Forum Moderators: open
137.208.51.20 Mozilla 7.1
- this one is spidering the entire site - takes several files at a time. not looked at robots.txt. check title bar on 137.208.51.20.
66.149.134.112 AnswerChase PROve 3.0
- browser or spider? only looked at root.
217.157.141.149 IE 5.5 Compatible Browser
- browser or spider? IP gives log in boxes. UA looks dodgy. has looked at root twice in a month without looking at anything else.
65.10.243.48 Java1.2.2
- IP shows Server Error. has only looked at root.
24.114.226.88 TulipChain/4.0 (http://ostermiller.org/tulipchain/) Java/1.3.1 (http://java.sun.com/) Windows_2000/5.1
- appears to be a browser. look legitimate, but is it?
134.126.252.244 Xenu Link Sleuth 1.2a
- never seen this one before
130.225.20.8 Marvin v0.5
- no idea what this is
212.187.171.147 Crawler
- looked at robots.txt
63.173.190.16 Mozilla/4.7 (compatible; WhizBang)
- checked for robots.txt. also had OPTIONS showing in place of GET or HEAD. took every page of the site.
63.212.171.162 Sqworm/2.9.85-BETA (beta_release; 20011115-775; i686-pc-linux-gnu)
64.210.196.195 -
- checked robots.txt. no user agent.
195.141.85.142 search.ch V1.4.2 (spiderman@search.ch; [search.ch)...]
- checked robots.txt
That's a tool for ODP editors (privately operated), which helps them to maintain their categories, such as checking for duplicates, finding broken links, etc. The operation is semi-automatic, ie. there's always a human editor triggering the process. If you want that editor to take another close and critical look at your site, go ahead and block TulipChain from your site... ;)
130.225.20.8 Marvin v0.5
- no idea what this is
That's Northernlight's crawler. Be nice to him, he suffers from depressions.
there are a few more to come as and when i get time to dig through log files. thanks to all for digging up the info about the ones i've found so far. is anyone maintaining an up to date spider list with the kind of information about them that you guys are posting here?
"Mozilla/4.0 (compatible; MSIE 5.0; Windows 95) TrueRobot; 1.5"
195.101.94.208
195.101.94.0 - 195.101.94.255
netname: FR-ECHO
descr: Socite ECHO
country: FR
admin-c: CR308-RIPE
tech-c: CR308-RIPE
status: ASSIGNED PA
notify: addr-reg@rain.fr
mnt-by: RAIN-TRANSPAC
changed: noc@rain.fr 19970514
source: RIPE
Additionally I also have some RoadRunnner Ip's denied.
Today a RR user was denied and within five seconds came back under 216.144.64.?
It must have been an automatic retry by the server as the user tried again a few minutes later an the retry to the 216 wouldn't work.
found this in my logs. what exactly is this?
a spammer attempting to gain email addresses or what?

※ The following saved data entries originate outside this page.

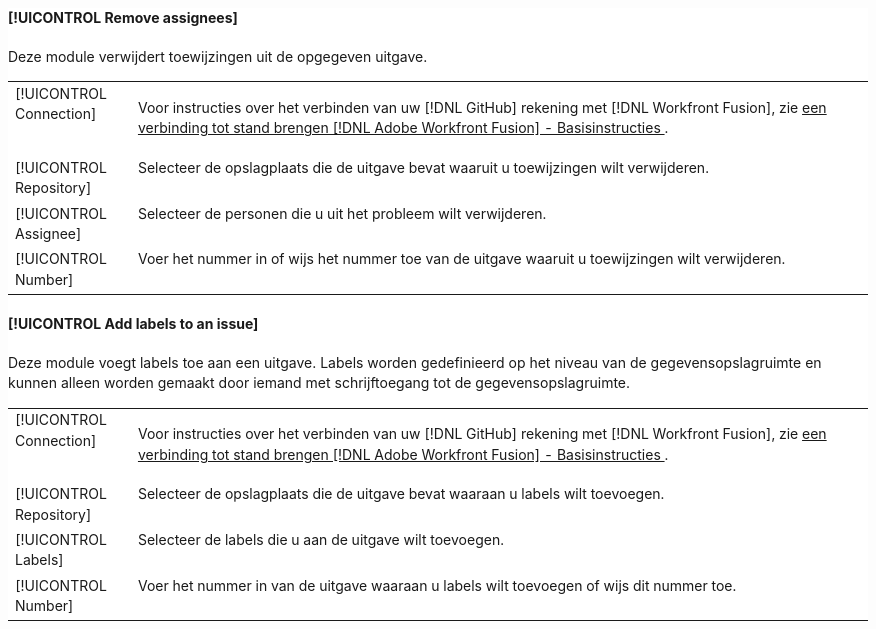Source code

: #### [!UICONTROL Remove assignees]

Deze module verwijdert toewijzingen uit de opgegeven uitgave.

<table style="table-layout:auto"> 
 <col> 
 <col> 
 <tbody> 
  <tr> 
   <td role="rowheader">[!UICONTROL Connection]</td> 
   <td> <p>Voor instructies over het verbinden van uw [!DNL GitHub] rekening met [!DNL Workfront Fusion], zie <a href="/help/workfront-fusion/create-scenarios/connect-to-apps/connect-to-fusion-general.md" class="MCXref xref" data-mc-variable-override=""> een verbinding tot stand brengen [!DNL Adobe Workfront Fusion] - Basisinstructies </a>.</p> </td> 
  </tr> 
  <tr> 
   <td role="rowheader">[!UICONTROL Repository]</td> 
   <td>Selecteer de opslagplaats die de uitgave bevat waaruit u toewijzingen wilt verwijderen.</td> 
  </tr> 
  <tr> 
   <td role="rowheader">[!UICONTROL Assignee]</td> 
   <td>Selecteer de personen die u uit het probleem wilt verwijderen. </td> 
  </tr> 
  <tr> 
   <td role="rowheader">[!UICONTROL Number]</td> 
   <td>Voer het nummer in of wijs het nummer toe van de uitgave waaruit u toewijzingen wilt verwijderen. </td> 
  </tr> 
 </tbody> 
</table>

#### [!UICONTROL Add labels to an issue]

Deze module voegt labels toe aan een uitgave. Labels worden gedefinieerd op het niveau van de gegevensopslagruimte en kunnen alleen worden gemaakt door iemand met schrijftoegang tot de gegevensopslagruimte.

<table style="table-layout:auto"> 
 <col> 
 <col> 
 <tbody> 
  <tr> 
   <td role="rowheader">[!UICONTROL Connection]</td> 
   <td> <p>Voor instructies over het verbinden van uw [!DNL GitHub] rekening met [!DNL Workfront Fusion], zie <a href="/help/workfront-fusion/create-scenarios/connect-to-apps/connect-to-fusion-general.md" class="MCXref xref" data-mc-variable-override=""> een verbinding tot stand brengen [!DNL Adobe Workfront Fusion] - Basisinstructies </a>.</p> </td> 
  </tr> 
  <tr> 
   <td role="rowheader">[!UICONTROL Repository]</td> 
   <td>Selecteer de opslagplaats die de uitgave bevat waaraan u labels wilt toevoegen.</td> 
  </tr> 
  <tr> 
   <td role="rowheader">[!UICONTROL Labels]</td> 
   <td>Selecteer de labels die u aan de uitgave wilt toevoegen.</td> 
  </tr> 
  <tr> 
   <td role="rowheader">[!UICONTROL Number]</td> 
   <td>Voer het nummer in van de uitgave waaraan u labels wilt toevoegen of wijs dit nummer toe.</td> 
  </tr> 
 </tbody> 
</table>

i note that ther eis a similar post here regarding this, and its 1 ip off.
if anyone can give me an insight to this id appreciate it.
also, on another note.
our website has not yet gone live, yet it is unnundated with hits from rr.com addresses, in the month of april it has had 900 hits ( 2 days!)
why and what do they want? spammers in action, or rr users scanning for boxen to exploit...?

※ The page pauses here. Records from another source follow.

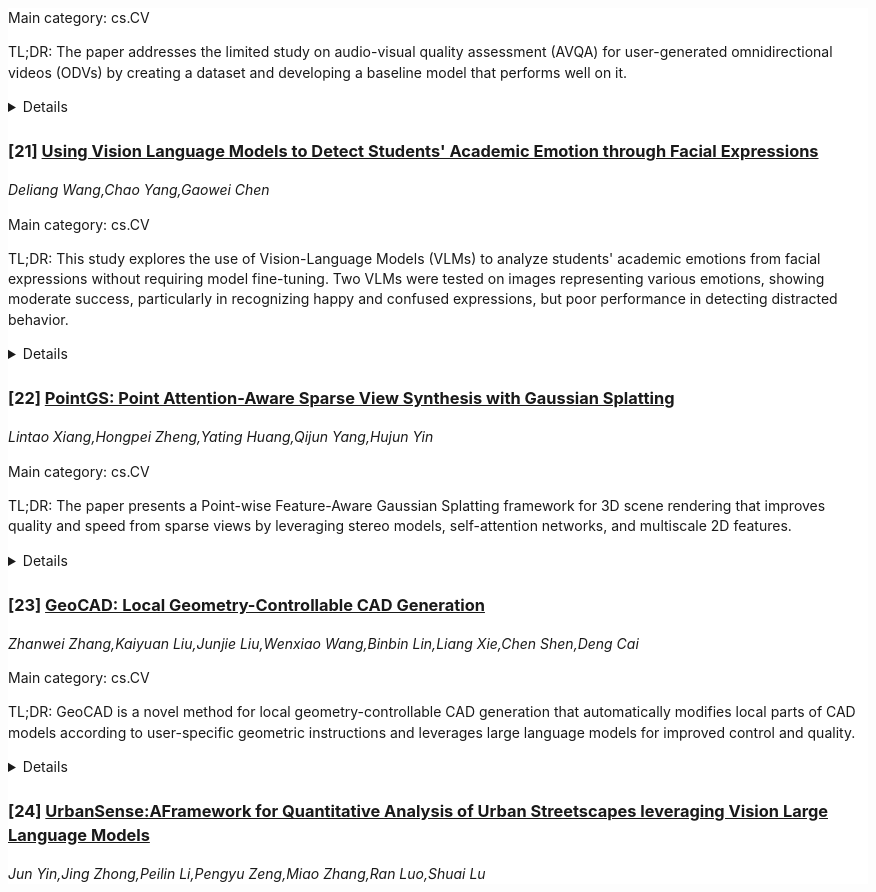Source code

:Main category: cs.CV

TL;DR: The paper addresses the limited study on audio-visual quality assessment (AVQA) for user-generated omnidirectional videos (ODVs) by creating a dataset and developing a baseline model that performs well on it.


<details><summary>Details</summary></details>


### [21] [Using Vision Language Models to Detect Students' Academic Emotion through Facial Expressions](https://arxiv.org/abs/2506.10334)
*Deliang Wang,Chao Yang,Gaowei Chen*

Main category: cs.CV

TL;DR: This study explores the use of Vision-Language Models (VLMs) to analyze students' academic emotions from facial expressions without requiring model fine-tuning. Two VLMs were tested on images representing various emotions, showing moderate success, particularly in recognizing happy and confused expressions, but poor performance in detecting distracted behavior.


<details><summary>Details</summary></details>


### [22] [PointGS: Point Attention-Aware Sparse View Synthesis with Gaussian Splatting](https://arxiv.org/abs/2506.10335)
*Lintao Xiang,Hongpei Zheng,Yating Huang,Qijun Yang,Hujun Yin*

Main category: cs.CV

TL;DR: The paper presents a Point-wise Feature-Aware Gaussian Splatting framework for 3D scene rendering that improves quality and speed from sparse views by leveraging stereo models, self-attention networks, and multiscale 2D features.


<details><summary>Details</summary></details>


### [23] [GeoCAD: Local Geometry-Controllable CAD Generation](https://arxiv.org/abs/2506.10337)
*Zhanwei Zhang,Kaiyuan Liu,Junjie Liu,Wenxiao Wang,Binbin Lin,Liang Xie,Chen Shen,Deng Cai*

Main category: cs.CV

TL;DR: GeoCAD is a novel method for local geometry-controllable CAD generation that automatically modifies local parts of CAD models according to user-specific geometric instructions and leverages large language models for improved control and quality.


<details><summary>Details</summary></details>


### [24] [UrbanSense:AFramework for Quantitative Analysis of Urban Streetscapes leveraging Vision Large Language Models](https://arxiv.org/abs/2506.10342)
*Jun Yin,Jing Zhong,Peilin Li,Pengyu Zeng,Miao Zhang,Ran Luo,Shuai Lu*
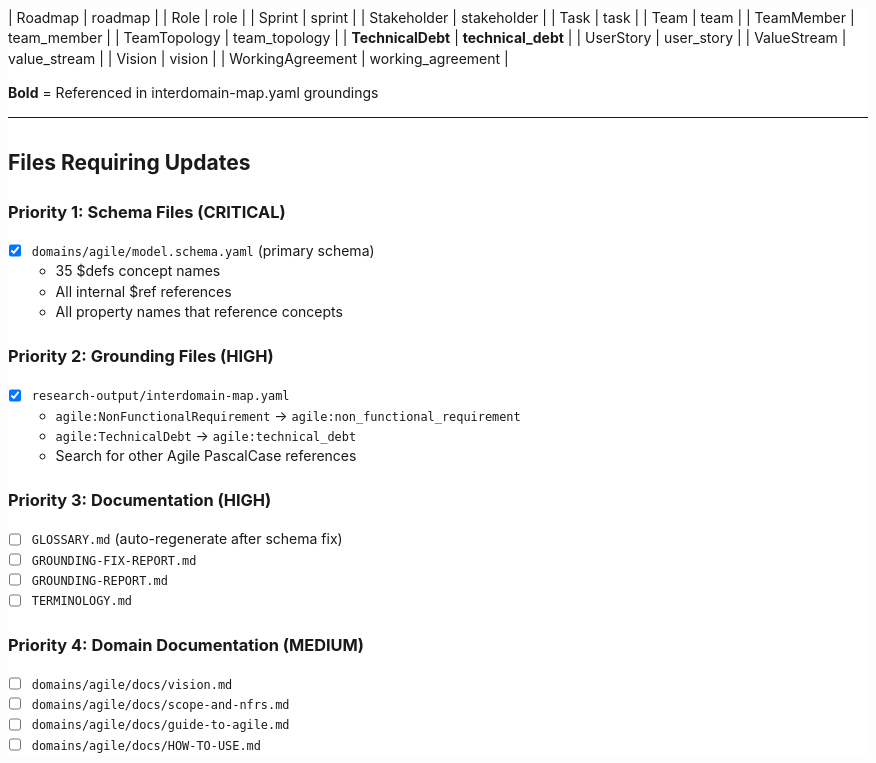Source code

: | Roadmap | roadmap |
| Role | role |
| Sprint | sprint |
| Stakeholder | stakeholder |
| Task | task |
| Team | team |
| TeamMember | team_member |
| TeamTopology | team_topology |
| **TechnicalDebt** | **technical_debt** |
| UserStory | user_story |
| ValueStream | value_stream |
| Vision | vision |
| WorkingAgreement | working_agreement |

**Bold** = Referenced in interdomain-map.yaml groundings

---

## Files Requiring Updates

### Priority 1: Schema Files (CRITICAL)
- [x] `domains/agile/model.schema.yaml` (primary schema)
  - 35 $defs concept names
  - All internal $ref references
  - All property names that reference concepts

### Priority 2: Grounding Files (HIGH)
- [x] `research-output/interdomain-map.yaml`
  - `agile:NonFunctionalRequirement` → `agile:non_functional_requirement`
  - `agile:TechnicalDebt` → `agile:technical_debt`
  - Search for other Agile PascalCase references

### Priority 3: Documentation (HIGH)
- [ ] `GLOSSARY.md` (auto-regenerate after schema fix)
- [ ] `GROUNDING-FIX-REPORT.md`
- [ ] `GROUNDING-REPORT.md`
- [ ] `TERMINOLOGY.md`

### Priority 4: Domain Documentation (MEDIUM)
- [ ] `domains/agile/docs/vision.md`
- [ ] `domains/agile/docs/scope-and-nfrs.md`
- [ ] `domains/agile/docs/guide-to-agile.md`
- [ ] `domains/agile/docs/HOW-TO-USE.md`
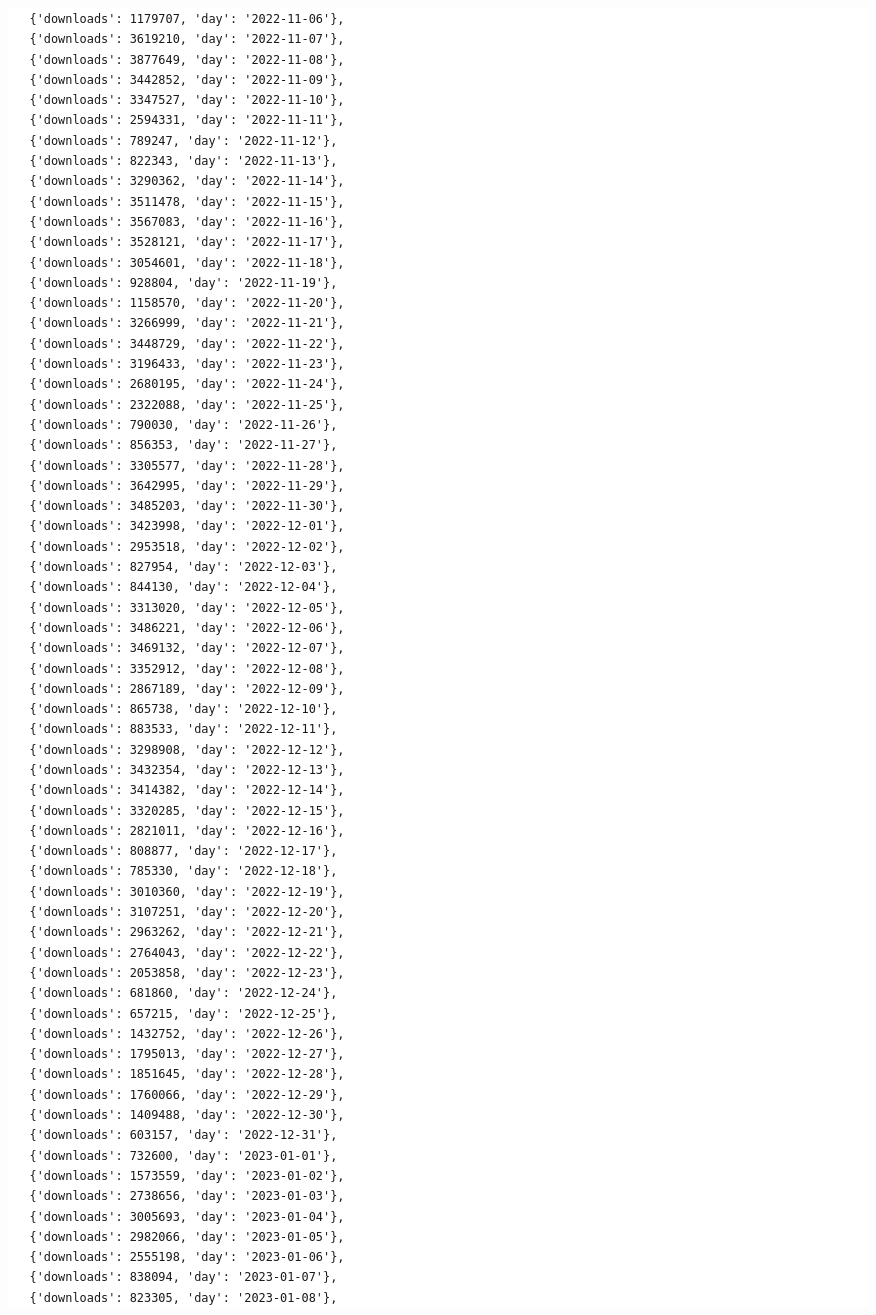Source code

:        {'downloads': 1179707, 'day': '2022-11-06'},
       {'downloads': 3619210, 'day': '2022-11-07'},
       {'downloads': 3877649, 'day': '2022-11-08'},
       {'downloads': 3442852, 'day': '2022-11-09'},
       {'downloads': 3347527, 'day': '2022-11-10'},
       {'downloads': 2594331, 'day': '2022-11-11'},
       {'downloads': 789247, 'day': '2022-11-12'},
       {'downloads': 822343, 'day': '2022-11-13'},
       {'downloads': 3290362, 'day': '2022-11-14'},
       {'downloads': 3511478, 'day': '2022-11-15'},
       {'downloads': 3567083, 'day': '2022-11-16'},
       {'downloads': 3528121, 'day': '2022-11-17'},
       {'downloads': 3054601, 'day': '2022-11-18'},
       {'downloads': 928804, 'day': '2022-11-19'},
       {'downloads': 1158570, 'day': '2022-11-20'},
       {'downloads': 3266999, 'day': '2022-11-21'},
       {'downloads': 3448729, 'day': '2022-11-22'},
       {'downloads': 3196433, 'day': '2022-11-23'},
       {'downloads': 2680195, 'day': '2022-11-24'},
       {'downloads': 2322088, 'day': '2022-11-25'},
       {'downloads': 790030, 'day': '2022-11-26'},
       {'downloads': 856353, 'day': '2022-11-27'},
       {'downloads': 3305577, 'day': '2022-11-28'},
       {'downloads': 3642995, 'day': '2022-11-29'},
       {'downloads': 3485203, 'day': '2022-11-30'},
       {'downloads': 3423998, 'day': '2022-12-01'},
       {'downloads': 2953518, 'day': '2022-12-02'},
       {'downloads': 827954, 'day': '2022-12-03'},
       {'downloads': 844130, 'day': '2022-12-04'},
       {'downloads': 3313020, 'day': '2022-12-05'},
       {'downloads': 3486221, 'day': '2022-12-06'},
       {'downloads': 3469132, 'day': '2022-12-07'},
       {'downloads': 3352912, 'day': '2022-12-08'},
       {'downloads': 2867189, 'day': '2022-12-09'},
       {'downloads': 865738, 'day': '2022-12-10'},
       {'downloads': 883533, 'day': '2022-12-11'},
       {'downloads': 3298908, 'day': '2022-12-12'},
       {'downloads': 3432354, 'day': '2022-12-13'},
       {'downloads': 3414382, 'day': '2022-12-14'},
       {'downloads': 3320285, 'day': '2022-12-15'},
       {'downloads': 2821011, 'day': '2022-12-16'},
       {'downloads': 808877, 'day': '2022-12-17'},
       {'downloads': 785330, 'day': '2022-12-18'},
       {'downloads': 3010360, 'day': '2022-12-19'},
       {'downloads': 3107251, 'day': '2022-12-20'},
       {'downloads': 2963262, 'day': '2022-12-21'},
       {'downloads': 2764043, 'day': '2022-12-22'},
       {'downloads': 2053858, 'day': '2022-12-23'},
       {'downloads': 681860, 'day': '2022-12-24'},
       {'downloads': 657215, 'day': '2022-12-25'},
       {'downloads': 1432752, 'day': '2022-12-26'},
       {'downloads': 1795013, 'day': '2022-12-27'},
       {'downloads': 1851645, 'day': '2022-12-28'},
       {'downloads': 1760066, 'day': '2022-12-29'},
       {'downloads': 1409488, 'day': '2022-12-30'},
       {'downloads': 603157, 'day': '2022-12-31'},
       {'downloads': 732600, 'day': '2023-01-01'},
       {'downloads': 1573559, 'day': '2023-01-02'},
       {'downloads': 2738656, 'day': '2023-01-03'},
       {'downloads': 3005693, 'day': '2023-01-04'},
       {'downloads': 2982066, 'day': '2023-01-05'},
       {'downloads': 2555198, 'day': '2023-01-06'},
       {'downloads': 838094, 'day': '2023-01-07'},
       {'downloads': 823305, 'day': '2023-01-08'},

This link expalins the Sqworm
[webmasterworld.com...]
that IP 63.212.171.171 is the same as the one you specify (63.212.171.163)it is not unusual for the last block to vary.
That IP is part of Level 3;
Level 3 Communications, Inc. (NETBLK-LEVEL4-CIDR)
1450 Infinite Drive
Louisville, CO 80027
US
Netname: LEVEL4-CIDR
Netblock: 63.208.0.0 - 63.215.255.255
Maintainer: LVLT
RR.com= Road Runner.
Road Runner does have their own search engine.

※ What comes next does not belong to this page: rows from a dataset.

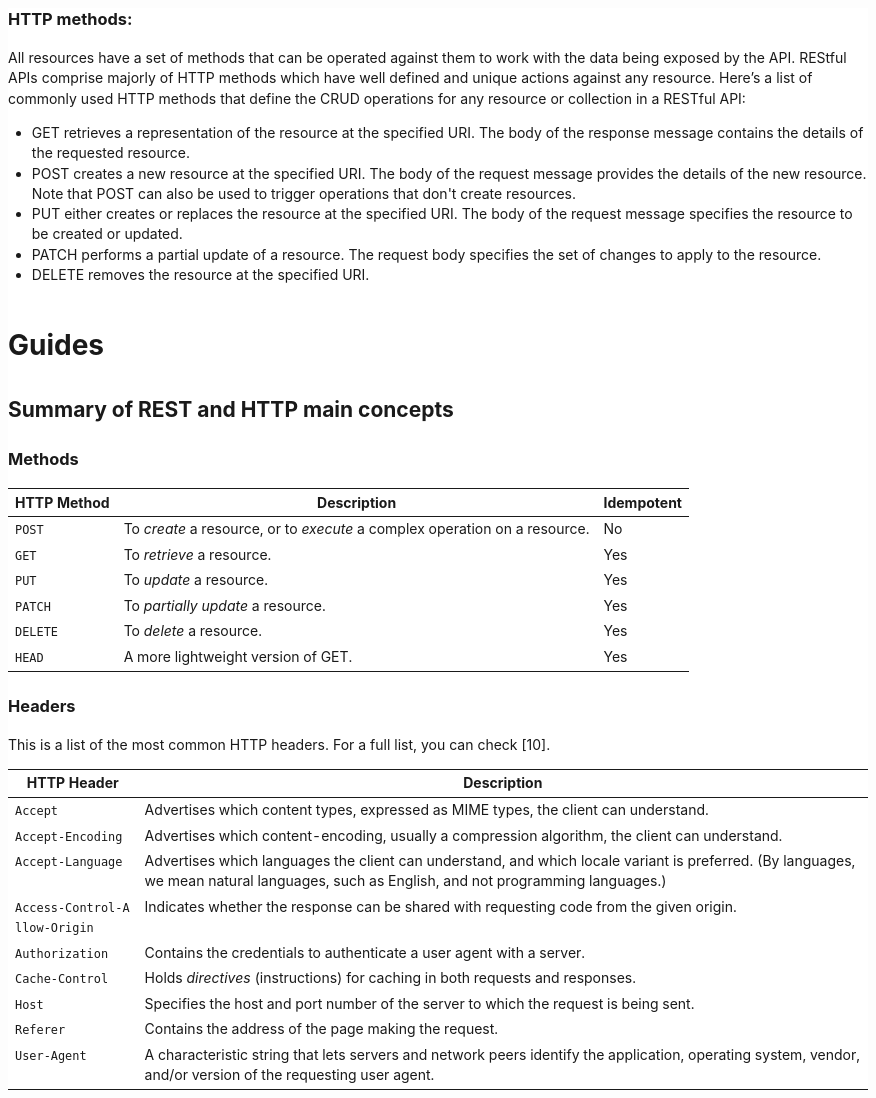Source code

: ### HTTP methods:
All resources have a set of methods that can be operated against them to work with the data being exposed by the API. REStful APIs comprise majorly of HTTP methods which have well defined and unique actions against any resource. Here’s a list of commonly used HTTP methods that define the CRUD operations for any resource or collection in a RESTful API: 

-   GET  retrieves a representation of the resource at the specified URI. The body of the response message contains the details of the requested resource.
-   POST  creates a new resource at the specified URI. The body of the request message provides the details of the new resource. Note that POST can also be used to trigger operations that don't create resources.
-   PUT  either creates or replaces the resource at the specified URI. The body of the request message specifies the resource to be created or updated.
-   PATCH  performs a partial update of a resource. The request body specifies the set of changes to apply to the resource.
-   DELETE  removes the resource at the specified URI.

# Guides

## Summary of REST and HTTP main concepts

### Methods

| HTTP Method | Description | Idempotent |
|---|---|---|
| `POST` | To _create_ a resource, or to _execute_ a complex operation on a resource. | No |
| `GET` | To _retrieve_ a resource. | Yes |
| `PUT` | To _update_ a resource. | Yes |
| `PATCH` | To _partially update_ a resource. | Yes |
| `DELETE` | To _delete_ a resource. | Yes |
| `HEAD` | A more lightweight version of GET. | Yes |


### Headers

This is a list of the most common HTTP headers. For a full list, you can check [10].

| HTTP Header | Description
|---|---|
| `Accept` | Advertises which content types, expressed as MIME types, the client can understand.
| `Accept-Encoding` | Advertises which content-encoding, usually a compression algorithm, the client can understand.
| `Accept-Language` | Advertises which languages the client can understand, and which locale variant is preferred. (By languages, we mean natural languages, such as English, and not programming languages.)
| `Access-Control-Allow-Origin` | Indicates whether the response can be shared with requesting code from the given origin.
| `Authorization` | Contains the credentials to authenticate a user agent with a server.
| `Cache-Control` | Holds _directives_ (instructions) for caching in both requests and responses.
| `Host` | Specifies the host and port number of the server to which the request is being sent.
| `Referer` | Contains the address of the page making the request.
| `User-Agent` | A characteristic string that lets servers and network peers identify the application, operating system, vendor, and/or version of the requesting user agent.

However you might keep in mind that all of the following are associated :-(
About.com, Global Crossing, RR and Thunderstone.
If a particular IP from RR is hitting your pages and you do not desire it?
Just "deny access" in your htaccess file.
Use the first three blocks of that IP and end the third block with "." which will deny the entire fourth 255 range.
According to :
[clearwaterbeachcam.com...]
SQworm is an :
AOL Search / Pacific Internet Exchange robot
Which makes sense because that corresponds with the AOL'er who was visiting me.
Thanks everyone for your help and excellent posts.